This reduction reflects the benefits of higher production volume as well as efficiencies delivered through the P850 model and our continued focus on cost discipline. Unit operating cost, CIF, also decreased to $721 a tonne a 9% reduction in line with our lower FOB costs.
Cash balance remained strong at approximately $1 billion as at 30th of June 2025. This underscores our ability to maintain financial strength despite lower pricing and the capital investments in the now completed P1000 expansion.
Turning to Slide 10. Slide 10 shows a cash flow bridge for the June quarter FY '25.
During the June quarter, our cash balance declined by $88 million from $1.1 billion to $1 billion. This reduction was primarily driven by the completion of the P1000 expansion and infrastructure capital expenditure.
Cash margin from operations of $98 million was supported by higher sales volume, lower costs from the P850 operating model and favorable cash timing. Cash margin from operations less mine development and sustaining CapEx was positive at $63 million, reflecting a strong operational performance and reduced capital expenditure in the second half.

> **SUPPLIED RECORDS**:
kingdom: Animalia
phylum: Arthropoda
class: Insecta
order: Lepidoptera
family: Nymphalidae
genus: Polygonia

> **WORK INSTRUCTIONS**:
(a) In the quarterly results passage, by how much did the cash balance fall during the June quarter?
(b) Continue the quarterly results passage from its last sentence.

> **RESPONSES IN ORDER**:
(a) $88 million.

(b)
Total capital expenditure of $116 million on a cash basis was largely attributable to infrastructure and project investments, including the finalization of the P1000 project. Additionally, we made a $40 million equity contribution to the P-PLS joint venture, reflecting our pro rata 18% interest.
This was the first equity investment since the joint venture formation in 2022 aims at providing additional working capital during the ramp-up phase and navigating the current low lithium pricing environment. Turning to Slide 11.
Slide 11 provides a summary of the group's key financial metrics for the FY '25 period. Production volume of 755,000 tonnes was up 4% year-on-year driven by volume expansions enabled by the P680 and P1000 projects.
Group revenue for FY '25 was $769 million, representing a 39% decline compared to prior year. This was primarily due to a 43% drop in the average realized price, partially offset by a 7% increase in sales volume.
Unit cost FOB of $627 a tonne was 4% lower than the prior year. This reflects higher sales volume and lower operating costs, supported by ongoing operating efficiencies underpinned by the transition of the P850 operating model.
These results demonstrate that our strategic investments in production and process optimization are delivering tangible benefits, keeping us lean, competitive and future-ready. Turning to Slide 12.
Our closing cash balance remains strong at $1 billion despite a challenging price environment. Cash margin from operations of $192 million reflected strong cash generation at a low average realized prices of USD 672 a tonne.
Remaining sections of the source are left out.